Required work.
Substitute "Locate" for "Identify" in the lines below, from the line with "Document page, 1654x931 pixels." through the line with "text_box Intensywność dofinansowania", and give only those lines, otherwise unchanged.

Data records.
▬▬▬
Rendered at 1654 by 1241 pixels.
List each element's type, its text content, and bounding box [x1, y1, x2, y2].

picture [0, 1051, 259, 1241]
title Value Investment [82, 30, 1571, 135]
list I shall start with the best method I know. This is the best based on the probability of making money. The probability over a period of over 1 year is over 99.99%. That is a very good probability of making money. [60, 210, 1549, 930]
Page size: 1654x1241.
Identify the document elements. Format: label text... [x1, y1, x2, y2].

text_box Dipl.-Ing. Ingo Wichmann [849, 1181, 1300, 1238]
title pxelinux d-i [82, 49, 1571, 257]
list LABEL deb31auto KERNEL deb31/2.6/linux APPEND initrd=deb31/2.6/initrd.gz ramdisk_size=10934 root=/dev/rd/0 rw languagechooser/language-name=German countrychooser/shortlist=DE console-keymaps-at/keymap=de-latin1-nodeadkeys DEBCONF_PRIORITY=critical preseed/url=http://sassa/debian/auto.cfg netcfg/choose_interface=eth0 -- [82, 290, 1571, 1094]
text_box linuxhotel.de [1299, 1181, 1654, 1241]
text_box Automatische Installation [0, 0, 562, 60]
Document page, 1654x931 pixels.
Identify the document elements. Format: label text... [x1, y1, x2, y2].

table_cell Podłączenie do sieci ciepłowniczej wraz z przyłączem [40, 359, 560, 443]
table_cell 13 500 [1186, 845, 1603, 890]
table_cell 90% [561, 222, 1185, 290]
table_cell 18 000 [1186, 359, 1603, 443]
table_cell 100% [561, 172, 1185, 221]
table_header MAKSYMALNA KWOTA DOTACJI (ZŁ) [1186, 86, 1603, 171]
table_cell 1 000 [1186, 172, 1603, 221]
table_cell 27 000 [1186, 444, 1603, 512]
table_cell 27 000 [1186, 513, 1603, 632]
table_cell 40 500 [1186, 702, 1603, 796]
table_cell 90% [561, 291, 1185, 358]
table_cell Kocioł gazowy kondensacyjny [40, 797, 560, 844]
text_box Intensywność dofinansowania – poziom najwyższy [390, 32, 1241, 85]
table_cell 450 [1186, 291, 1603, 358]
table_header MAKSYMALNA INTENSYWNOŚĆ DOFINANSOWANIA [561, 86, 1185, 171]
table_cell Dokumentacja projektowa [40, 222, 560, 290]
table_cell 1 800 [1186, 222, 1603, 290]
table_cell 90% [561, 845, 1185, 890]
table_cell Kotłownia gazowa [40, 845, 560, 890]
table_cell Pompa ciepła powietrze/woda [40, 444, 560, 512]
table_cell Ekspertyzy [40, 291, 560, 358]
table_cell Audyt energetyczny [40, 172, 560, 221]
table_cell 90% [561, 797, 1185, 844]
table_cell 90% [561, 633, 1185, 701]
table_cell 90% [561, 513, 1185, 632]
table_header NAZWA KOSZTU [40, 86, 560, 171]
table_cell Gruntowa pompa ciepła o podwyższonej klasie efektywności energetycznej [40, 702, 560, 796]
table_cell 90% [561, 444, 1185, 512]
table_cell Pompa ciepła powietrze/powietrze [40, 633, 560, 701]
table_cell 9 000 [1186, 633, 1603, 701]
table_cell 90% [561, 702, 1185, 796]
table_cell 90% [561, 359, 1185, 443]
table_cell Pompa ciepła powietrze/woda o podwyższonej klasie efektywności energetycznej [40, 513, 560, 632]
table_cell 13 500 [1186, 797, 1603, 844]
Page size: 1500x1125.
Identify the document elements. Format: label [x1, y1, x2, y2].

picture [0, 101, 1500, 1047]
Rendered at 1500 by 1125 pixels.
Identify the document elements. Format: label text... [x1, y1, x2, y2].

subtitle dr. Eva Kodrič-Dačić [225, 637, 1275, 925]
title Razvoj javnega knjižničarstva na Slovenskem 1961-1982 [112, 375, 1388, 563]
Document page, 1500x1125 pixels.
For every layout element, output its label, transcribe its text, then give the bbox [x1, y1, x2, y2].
▬▬▬
Result for this exercise.
Document page, 1654x931 pixels.
Locate the document elements. Format: label text... [x1, y1, x2, y2].

table_cell Podłączenie do sieci ciepłowniczej wraz z przyłączem [40, 359, 560, 443]
table_cell 13 500 [1186, 845, 1603, 890]
table_cell 90% [561, 222, 1185, 290]
table_cell 18 000 [1186, 359, 1603, 443]
table_cell 100% [561, 172, 1185, 221]
table_header MAKSYMALNA KWOTA DOTACJI (ZŁ) [1186, 86, 1603, 171]
table_cell 1 000 [1186, 172, 1603, 221]
table_cell 27 000 [1186, 444, 1603, 512]
table_cell 27 000 [1186, 513, 1603, 632]
table_cell 40 500 [1186, 702, 1603, 796]
table_cell 90% [561, 291, 1185, 358]
table_cell Kocioł gazowy kondensacyjny [40, 797, 560, 844]
text_box Intensywność dofinansowania – poziom najwyższy [390, 32, 1241, 85]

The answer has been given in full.